Keeping Up With The Penguins

Reviews For The Would-Be Booklover

7 Books That Changed My Life

Sometimes, I think we throw around the words “life changing” with regards to books a bit too casually. A book can be brilliant, challenging, wonderful, and enjoyable without necessarily actually changing your life. When I took a look back over all the books I’ve read (as best I can recall), there are only a handful that I can pinpoint as having materially affected the direction of my life, and the choices that I subsequently made. So, today I bring you an honest-to-goodness list of books that changed my life.

Books That Changed My Life - Text Overlaid Above Image Of Leaves Pegged To Line - Keeping Up With The Penguins
(The commission I get from the affiliate links on this page won’t be life-changing, but I’ll be grateful all the same!)

| EXERCISES TO COMPLETE |
1. In the book blog introduction, which adjectives does the writer use for a book that can be excellent without changing your life? List each one.
2. Carry on the book blog introduction about life-changing books from the point where it ends.

| GIVEN INFORMATION |
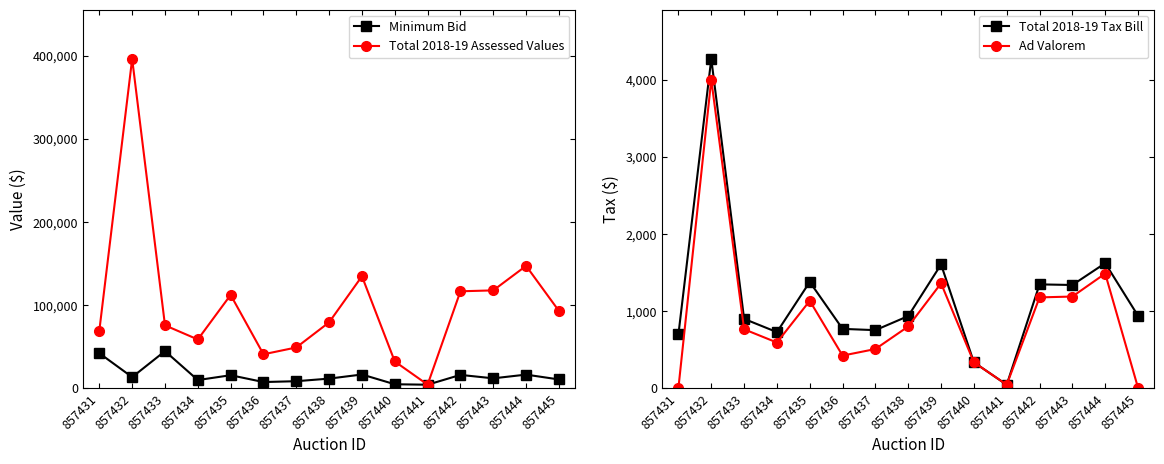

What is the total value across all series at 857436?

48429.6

| REPLIES |
1. brilliant, challenging, wonderful, enjoyable

2.
Thus Spoke Zarathustra by Friedrich Nietzsche

Thus Spoke Zarathustra - Friedrich Nietzsche - Book Laid on Wooden Table - Keeping Up With The Penguins

Thus Spoke Zarathustra is the first book my (now) husband ever loaned me. That sounds trite and cliche (almost as trite and cliche as calling Nietzche life-changing), but I promised you honesty and that’s what you’re getting. On the face of it, we didn’t have a lot in common in those early days: he was a bartender, I was working for a bank, he was chronically late, I was always early, he rarely left his neighbourhood, I flew back and forth across the country every couple of weeks for work… and yet, what we always shared was a love of books, and an inclination to talk about them in depth. It all began with his loaning me this tattered copy of Thus Spoke Zarathustra. Sometimes, I wonder whether things might’ve worked out differently if he’d handed me another book – The Road, perhaps, or his beloved John Berryman collection. But this was the one he pressed into my hands, and so it went. To this day, we still share book recommendations and argue happily for hours about the merits of a given work of literature. I wouldn’t have it any other way.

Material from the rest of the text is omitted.